- Task goal
Set down every line of the items below verbatim, but leave the pictures out of your answer.
-- Start of Supplied data --
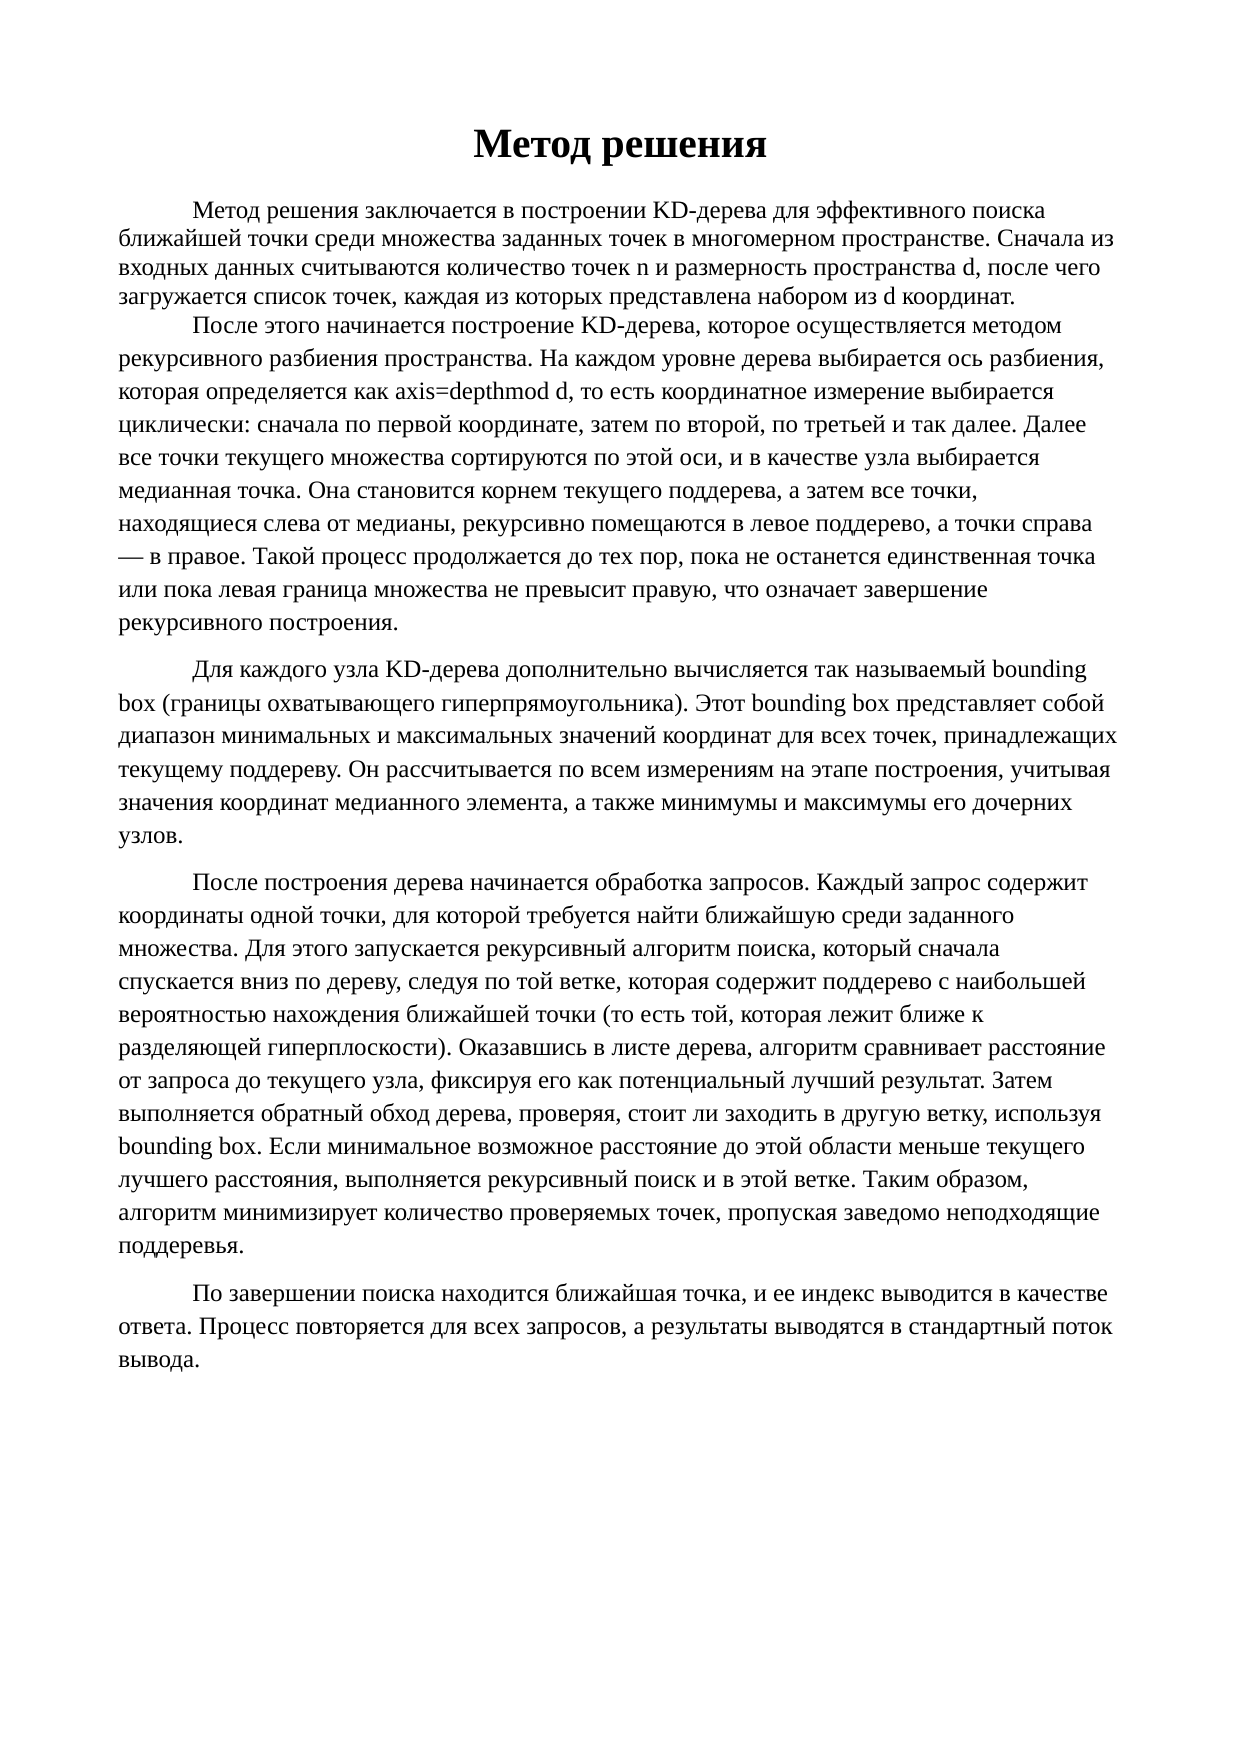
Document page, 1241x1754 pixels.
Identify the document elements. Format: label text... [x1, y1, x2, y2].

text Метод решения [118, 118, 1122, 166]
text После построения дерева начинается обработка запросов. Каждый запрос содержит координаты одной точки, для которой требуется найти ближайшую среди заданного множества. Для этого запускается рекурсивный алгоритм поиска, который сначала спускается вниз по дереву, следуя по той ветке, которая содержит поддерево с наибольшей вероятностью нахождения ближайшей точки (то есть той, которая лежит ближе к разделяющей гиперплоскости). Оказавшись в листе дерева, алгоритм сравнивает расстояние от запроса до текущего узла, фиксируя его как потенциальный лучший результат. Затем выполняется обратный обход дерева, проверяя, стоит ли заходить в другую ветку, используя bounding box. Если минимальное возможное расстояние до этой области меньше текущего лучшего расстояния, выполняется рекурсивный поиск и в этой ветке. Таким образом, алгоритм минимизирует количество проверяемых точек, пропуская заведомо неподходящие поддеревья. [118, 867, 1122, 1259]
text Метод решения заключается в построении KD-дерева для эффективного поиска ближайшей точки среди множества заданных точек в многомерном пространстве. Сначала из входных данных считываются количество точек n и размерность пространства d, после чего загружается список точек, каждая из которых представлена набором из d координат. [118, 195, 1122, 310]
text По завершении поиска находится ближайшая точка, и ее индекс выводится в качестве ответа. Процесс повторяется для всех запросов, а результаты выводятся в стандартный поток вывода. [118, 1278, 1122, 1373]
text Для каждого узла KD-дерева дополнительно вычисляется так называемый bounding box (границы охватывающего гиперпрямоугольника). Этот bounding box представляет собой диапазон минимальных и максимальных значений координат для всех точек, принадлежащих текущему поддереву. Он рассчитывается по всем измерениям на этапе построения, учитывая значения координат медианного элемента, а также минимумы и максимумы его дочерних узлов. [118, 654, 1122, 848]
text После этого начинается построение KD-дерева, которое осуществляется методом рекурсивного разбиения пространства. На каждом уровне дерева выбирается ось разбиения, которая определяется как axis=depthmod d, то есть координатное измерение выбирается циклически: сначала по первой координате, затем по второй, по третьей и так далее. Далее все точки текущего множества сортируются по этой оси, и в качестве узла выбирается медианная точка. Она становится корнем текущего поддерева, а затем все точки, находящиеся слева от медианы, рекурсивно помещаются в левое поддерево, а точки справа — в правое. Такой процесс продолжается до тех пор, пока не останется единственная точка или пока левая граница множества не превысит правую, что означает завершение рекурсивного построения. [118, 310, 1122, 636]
-- End of Supplied data --
- Written response
Document page, 1241x1754 pixels.
Identify the document elements. Format: label text... [x1, y1, x2, y2].

text Метод решения [118, 118, 1122, 166]
text После построения дерева начинается обработка запросов. Каждый запрос содержит координаты одной точки, для которой требуется найти ближайшую среди заданного множества. Для этого запускается рекурсивный алгоритм поиска, который сначала спускается вниз по дереву, следуя по той ветке, которая содержит поддерево с наибольшей вероятностью нахождения ближайшей точки (то есть той, которая лежит ближе к разделяющей гиперплоскости). Оказавшись в листе дерева, алгоритм сравнивает расстояние от запроса до текущего узла, фиксируя его как потенциальный лучший результат. Затем выполняется обратный обход дерева, проверяя, стоит ли заходить в другую ветку, используя bounding box. Если минимальное возможное расстояние до этой области меньше текущего лучшего расстояния, выполняется рекурсивный поиск и в этой ветке. Таким образом, алгоритм минимизирует количество проверяемых точек, пропуская заведомо неподходящие поддеревья. [118, 867, 1122, 1259]
text Метод решения заключается в построении KD-дерева для эффективного поиска ближайшей точки среди множества заданных точек в многомерном пространстве. Сначала из входных данных считываются количество точек n и размерность пространства d, после чего загружается список точек, каждая из которых представлена набором из d координат. [118, 195, 1122, 310]
text По завершении поиска находится ближайшая точка, и ее индекс выводится в качестве ответа. Процесс повторяется для всех запросов, а результаты выводятся в стандартный поток вывода. [118, 1278, 1122, 1373]
text Для каждого узла KD-дерева дополнительно вычисляется так называемый bounding box (границы охватывающего гиперпрямоугольника). Этот bounding box представляет собой диапазон минимальных и максимальных значений координат для всех точек, принадлежащих текущему поддереву. Он рассчитывается по всем измерениям на этапе построения, учитывая значения координат медианного элемента, а также минимумы и максимумы его дочерних узлов. [118, 654, 1122, 848]
text После этого начинается построение KD-дерева, которое осуществляется методом рекурсивного разбиения пространства. На каждом уровне дерева выбирается ось разбиения, которая определяется как axis=depthmod d, то есть координатное измерение выбирается циклически: сначала по первой координате, затем по второй, по третьей и так далее. Далее все точки текущего множества сортируются по этой оси, и в качестве узла выбирается медианная точка. Она становится корнем текущего поддерева, а затем все точки, находящиеся слева от медианы, рекурсивно помещаются в левое поддерево, а точки справа — в правое. Такой процесс продолжается до тех пор, пока не останется единственная точка или пока левая граница множества не превысит правую, что означает завершение рекурсивного построения. [118, 310, 1122, 636]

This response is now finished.